-- Records follows --

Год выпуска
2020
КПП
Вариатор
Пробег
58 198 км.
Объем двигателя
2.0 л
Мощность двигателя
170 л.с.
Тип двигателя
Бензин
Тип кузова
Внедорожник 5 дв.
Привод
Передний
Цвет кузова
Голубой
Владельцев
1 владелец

-- Records concluded --

Exercise requirements: Using the records above, gather all lines where the string "двигателя" is present.

Task response:
Объем двигателя
Мощность двигателя
Тип двигателя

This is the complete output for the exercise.